Con un documento dell’ufficio provinciale Pd di Caltanissetta e dei giovani dem rivolto alla segretaria nazionale e a quella regionale si è aperta una vera e propria battaglia contro la deputata nazionale uscente Daniela Cardinale.
“Non è più possibile – scrivono i dirigenti dem – subire decisioni assunte da gruppi ristretti di plenipotenziari e capicorrente. I candidati nei collegi uninominali e plurinominali non possono arrivare dall’alto solo al fine di consolidare leadership ed equilibri interni di partito. Non vorremmo arrivare a iniziative eclatanti, al disimpegno, alla chiusura dei circoli.”
Ancora più diretto nei giorni scorsi Renzo Bufalino, vicesindaco di Montedoro e componente dell’Assemblea nazionale del Partito Democratico.
“Le candidature dinastiche rischiano di fare implodere (per la parte in cui deve ancora finire di implodere), il Partito Democratico. Ci sono scelte che non possono essere procrastinate a partire da un serio e profondo rinnovamento del partito che lasci maggiore spazio ai giovani. Se il Pd scende sotto la soglia del 23, 24%, sarebbe una catastrofe”.
Un’indignazione, quella degli ex “bandiera rossa”, che non può che trovarci solidali.
Peccato che il partito negli ultimi decenni abbia trovato il modo di cambiare nome, ma non quello di cambiare la testa, ovvero l’abitudine a ragionare con una doppia morale e di essere capace di ribellarsi ai vertici solo quando questi, in sostanza, non esistono più.

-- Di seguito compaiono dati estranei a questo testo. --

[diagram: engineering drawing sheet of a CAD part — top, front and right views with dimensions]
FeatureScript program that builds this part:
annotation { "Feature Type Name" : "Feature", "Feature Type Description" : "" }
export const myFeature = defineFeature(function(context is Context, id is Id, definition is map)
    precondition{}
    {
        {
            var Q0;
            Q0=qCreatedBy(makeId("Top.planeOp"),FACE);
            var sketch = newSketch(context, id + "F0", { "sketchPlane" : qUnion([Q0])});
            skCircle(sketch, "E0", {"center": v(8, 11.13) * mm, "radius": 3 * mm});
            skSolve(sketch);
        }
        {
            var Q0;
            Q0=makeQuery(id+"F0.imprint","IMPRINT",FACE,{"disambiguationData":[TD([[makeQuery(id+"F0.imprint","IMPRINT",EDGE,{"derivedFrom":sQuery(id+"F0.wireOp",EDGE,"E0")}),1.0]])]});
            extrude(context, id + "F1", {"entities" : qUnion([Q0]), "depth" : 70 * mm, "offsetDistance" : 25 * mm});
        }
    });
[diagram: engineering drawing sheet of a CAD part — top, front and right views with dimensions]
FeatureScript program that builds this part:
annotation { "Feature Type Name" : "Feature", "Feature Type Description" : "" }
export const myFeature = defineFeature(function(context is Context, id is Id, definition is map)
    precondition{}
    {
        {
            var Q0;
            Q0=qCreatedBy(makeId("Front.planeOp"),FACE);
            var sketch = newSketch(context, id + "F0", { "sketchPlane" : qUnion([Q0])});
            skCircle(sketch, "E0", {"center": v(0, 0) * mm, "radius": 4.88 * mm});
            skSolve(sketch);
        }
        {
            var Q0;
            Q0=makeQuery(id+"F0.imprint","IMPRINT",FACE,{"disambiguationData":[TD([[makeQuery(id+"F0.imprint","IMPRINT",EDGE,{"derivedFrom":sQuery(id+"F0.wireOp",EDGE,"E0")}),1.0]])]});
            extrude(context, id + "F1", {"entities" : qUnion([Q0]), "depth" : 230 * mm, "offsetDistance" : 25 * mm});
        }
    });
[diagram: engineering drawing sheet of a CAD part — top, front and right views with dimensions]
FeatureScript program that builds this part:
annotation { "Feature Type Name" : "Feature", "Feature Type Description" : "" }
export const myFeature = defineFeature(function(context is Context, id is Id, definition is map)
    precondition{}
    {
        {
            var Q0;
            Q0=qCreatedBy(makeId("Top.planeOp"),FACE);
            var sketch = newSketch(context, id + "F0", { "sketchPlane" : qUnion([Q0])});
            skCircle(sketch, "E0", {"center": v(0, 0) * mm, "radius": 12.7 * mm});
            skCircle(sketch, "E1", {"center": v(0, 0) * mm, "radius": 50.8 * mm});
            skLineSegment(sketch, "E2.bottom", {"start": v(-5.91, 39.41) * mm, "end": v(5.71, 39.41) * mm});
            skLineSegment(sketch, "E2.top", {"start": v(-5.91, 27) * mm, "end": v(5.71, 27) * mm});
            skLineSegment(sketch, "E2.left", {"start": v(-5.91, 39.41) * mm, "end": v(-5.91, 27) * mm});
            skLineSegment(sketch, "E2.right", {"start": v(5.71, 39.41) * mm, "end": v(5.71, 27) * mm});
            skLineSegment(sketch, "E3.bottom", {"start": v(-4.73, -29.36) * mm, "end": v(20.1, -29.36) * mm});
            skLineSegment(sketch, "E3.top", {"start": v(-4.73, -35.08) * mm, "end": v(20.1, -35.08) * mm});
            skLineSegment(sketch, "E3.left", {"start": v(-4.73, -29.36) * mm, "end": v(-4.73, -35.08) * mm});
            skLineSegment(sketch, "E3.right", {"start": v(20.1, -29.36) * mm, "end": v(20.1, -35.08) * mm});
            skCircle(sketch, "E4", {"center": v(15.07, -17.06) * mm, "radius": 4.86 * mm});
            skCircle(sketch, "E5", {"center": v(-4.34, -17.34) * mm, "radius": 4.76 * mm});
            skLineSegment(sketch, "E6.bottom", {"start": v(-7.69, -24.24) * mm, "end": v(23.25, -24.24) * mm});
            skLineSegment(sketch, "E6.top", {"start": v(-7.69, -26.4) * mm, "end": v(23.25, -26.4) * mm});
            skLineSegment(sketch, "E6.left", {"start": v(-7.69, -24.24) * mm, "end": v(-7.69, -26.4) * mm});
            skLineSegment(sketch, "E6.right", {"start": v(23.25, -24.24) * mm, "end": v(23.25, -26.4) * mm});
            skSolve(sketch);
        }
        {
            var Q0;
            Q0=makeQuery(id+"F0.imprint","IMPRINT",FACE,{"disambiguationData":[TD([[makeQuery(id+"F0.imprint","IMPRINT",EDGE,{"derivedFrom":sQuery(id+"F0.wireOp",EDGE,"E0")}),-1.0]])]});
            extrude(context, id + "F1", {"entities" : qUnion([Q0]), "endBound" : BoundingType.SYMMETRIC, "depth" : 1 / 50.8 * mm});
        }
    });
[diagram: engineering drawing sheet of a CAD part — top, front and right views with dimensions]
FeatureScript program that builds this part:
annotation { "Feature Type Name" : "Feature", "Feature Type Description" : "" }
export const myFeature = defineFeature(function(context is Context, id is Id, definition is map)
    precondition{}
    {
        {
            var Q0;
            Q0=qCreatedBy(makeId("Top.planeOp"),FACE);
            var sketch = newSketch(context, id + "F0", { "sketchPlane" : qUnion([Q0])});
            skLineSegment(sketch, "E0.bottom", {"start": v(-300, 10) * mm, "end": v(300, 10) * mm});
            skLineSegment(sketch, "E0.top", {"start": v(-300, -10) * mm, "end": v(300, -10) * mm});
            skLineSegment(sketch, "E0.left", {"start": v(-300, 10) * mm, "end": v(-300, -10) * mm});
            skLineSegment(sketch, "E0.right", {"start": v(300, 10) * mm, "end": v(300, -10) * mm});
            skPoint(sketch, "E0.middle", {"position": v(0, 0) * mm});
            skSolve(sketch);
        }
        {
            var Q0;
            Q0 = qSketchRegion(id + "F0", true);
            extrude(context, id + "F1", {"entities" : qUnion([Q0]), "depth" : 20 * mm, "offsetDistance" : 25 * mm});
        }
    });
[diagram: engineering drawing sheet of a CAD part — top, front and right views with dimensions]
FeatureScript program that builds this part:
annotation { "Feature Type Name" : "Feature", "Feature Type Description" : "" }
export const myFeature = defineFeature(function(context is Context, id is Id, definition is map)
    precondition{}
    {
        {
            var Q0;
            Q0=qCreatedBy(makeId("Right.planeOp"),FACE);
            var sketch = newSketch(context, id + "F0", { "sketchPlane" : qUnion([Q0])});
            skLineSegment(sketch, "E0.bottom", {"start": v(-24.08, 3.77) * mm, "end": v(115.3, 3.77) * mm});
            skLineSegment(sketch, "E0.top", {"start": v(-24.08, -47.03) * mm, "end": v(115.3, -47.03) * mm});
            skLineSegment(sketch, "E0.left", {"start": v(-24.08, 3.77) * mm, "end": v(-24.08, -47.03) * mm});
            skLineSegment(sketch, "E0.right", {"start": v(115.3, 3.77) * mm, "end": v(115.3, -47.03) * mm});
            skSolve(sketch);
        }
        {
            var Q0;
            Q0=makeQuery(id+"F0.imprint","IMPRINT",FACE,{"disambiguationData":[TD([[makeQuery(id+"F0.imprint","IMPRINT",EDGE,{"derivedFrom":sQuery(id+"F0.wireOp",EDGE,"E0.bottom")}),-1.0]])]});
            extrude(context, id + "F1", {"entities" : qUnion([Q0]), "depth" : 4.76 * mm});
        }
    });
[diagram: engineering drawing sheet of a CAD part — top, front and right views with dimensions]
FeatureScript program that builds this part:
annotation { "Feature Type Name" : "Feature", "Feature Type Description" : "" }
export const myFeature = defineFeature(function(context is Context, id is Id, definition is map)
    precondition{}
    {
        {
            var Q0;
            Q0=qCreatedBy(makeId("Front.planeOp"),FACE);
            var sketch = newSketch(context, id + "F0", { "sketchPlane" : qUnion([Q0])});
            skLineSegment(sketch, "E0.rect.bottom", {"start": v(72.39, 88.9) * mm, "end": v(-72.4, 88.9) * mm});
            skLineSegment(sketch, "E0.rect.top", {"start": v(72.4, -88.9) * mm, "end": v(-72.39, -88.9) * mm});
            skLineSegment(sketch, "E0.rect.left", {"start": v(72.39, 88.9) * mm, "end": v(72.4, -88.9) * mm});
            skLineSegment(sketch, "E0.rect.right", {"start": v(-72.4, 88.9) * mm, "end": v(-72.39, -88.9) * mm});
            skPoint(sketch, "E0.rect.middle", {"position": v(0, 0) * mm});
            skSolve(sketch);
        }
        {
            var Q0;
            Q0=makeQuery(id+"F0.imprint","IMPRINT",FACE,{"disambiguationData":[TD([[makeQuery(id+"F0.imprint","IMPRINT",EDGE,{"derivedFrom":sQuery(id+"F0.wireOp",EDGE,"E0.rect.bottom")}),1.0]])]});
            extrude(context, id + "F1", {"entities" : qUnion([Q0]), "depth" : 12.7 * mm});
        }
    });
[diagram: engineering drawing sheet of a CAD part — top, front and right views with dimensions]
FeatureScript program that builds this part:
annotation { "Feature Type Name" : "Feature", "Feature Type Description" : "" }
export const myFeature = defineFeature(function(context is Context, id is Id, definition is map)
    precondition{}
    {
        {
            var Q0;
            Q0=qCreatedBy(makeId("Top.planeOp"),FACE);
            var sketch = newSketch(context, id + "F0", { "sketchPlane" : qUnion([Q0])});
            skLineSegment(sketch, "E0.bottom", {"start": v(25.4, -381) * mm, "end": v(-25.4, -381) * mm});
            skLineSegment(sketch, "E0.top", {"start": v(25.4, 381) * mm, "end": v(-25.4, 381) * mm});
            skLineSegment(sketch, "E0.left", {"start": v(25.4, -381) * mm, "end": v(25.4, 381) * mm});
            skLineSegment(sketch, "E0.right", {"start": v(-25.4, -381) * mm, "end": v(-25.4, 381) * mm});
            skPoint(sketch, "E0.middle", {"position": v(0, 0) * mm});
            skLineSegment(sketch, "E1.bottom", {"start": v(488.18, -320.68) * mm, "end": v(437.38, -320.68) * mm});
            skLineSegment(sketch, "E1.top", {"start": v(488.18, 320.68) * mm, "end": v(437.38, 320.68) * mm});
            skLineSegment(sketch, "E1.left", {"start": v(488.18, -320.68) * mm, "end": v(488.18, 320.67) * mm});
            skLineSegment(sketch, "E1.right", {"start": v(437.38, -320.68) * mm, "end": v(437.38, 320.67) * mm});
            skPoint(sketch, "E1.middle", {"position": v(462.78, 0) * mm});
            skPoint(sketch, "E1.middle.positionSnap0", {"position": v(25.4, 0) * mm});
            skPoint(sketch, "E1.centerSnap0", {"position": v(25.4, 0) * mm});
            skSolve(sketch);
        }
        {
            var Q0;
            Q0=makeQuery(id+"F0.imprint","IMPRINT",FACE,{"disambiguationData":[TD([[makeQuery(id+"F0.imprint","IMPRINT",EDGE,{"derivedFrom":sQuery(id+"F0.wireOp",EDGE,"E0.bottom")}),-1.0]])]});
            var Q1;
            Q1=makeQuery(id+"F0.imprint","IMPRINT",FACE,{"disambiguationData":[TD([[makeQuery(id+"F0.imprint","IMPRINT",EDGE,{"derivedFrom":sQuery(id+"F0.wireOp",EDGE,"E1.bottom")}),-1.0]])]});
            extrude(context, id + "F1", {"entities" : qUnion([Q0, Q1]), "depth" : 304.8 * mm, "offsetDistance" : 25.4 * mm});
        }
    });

L’abiura all’ on. Daniela Cardinale, da concittadini e simili, giunge stranamente adesso , alla sua terza – ripetiamo terza – candidatura. Evidentemente il pacchetto voti del padre, ex potentissimo ministro di origine non certo rossa, faceva comunque comodo quando la fanciulla ascese per la prima volta a Montecitorio.
Sul ringiovanimento richiesto, visto che la Cardinale non è più l’adolescente di allora, ma ha soltanto trentacinque anni, forse ci sarebbe qualcosa in più da chiedersi.
Come mai gli arditi dirigenti dem dal cuore della Sicilia non hanno protestato quando – parliamo solo delle ultime elezioni nazionali – hanno visto l’eterna Anna Finocchiaro continuare il suo trentennio parlamentare, sforando le norme sui limiti ai mandati imposti dal partito?
E venendo ai voti siciliani, di questi limiti si è fatto beffa il potente Lumia, così come Angelo Capodicasa con una presidenza della regione alle spalle e tre legislature.
E sulle candidature calate dall’alto ci ritroviamo, noi siciliani, ad essere rappresentati anche da Luigi Bersani ( senza offesa, naturalmente) e da Genovese padre (e qui qualche riserva ci sarebbe stata).
Come vediamo, l’indignazione non ha limiti, dentro e fuori il Pd.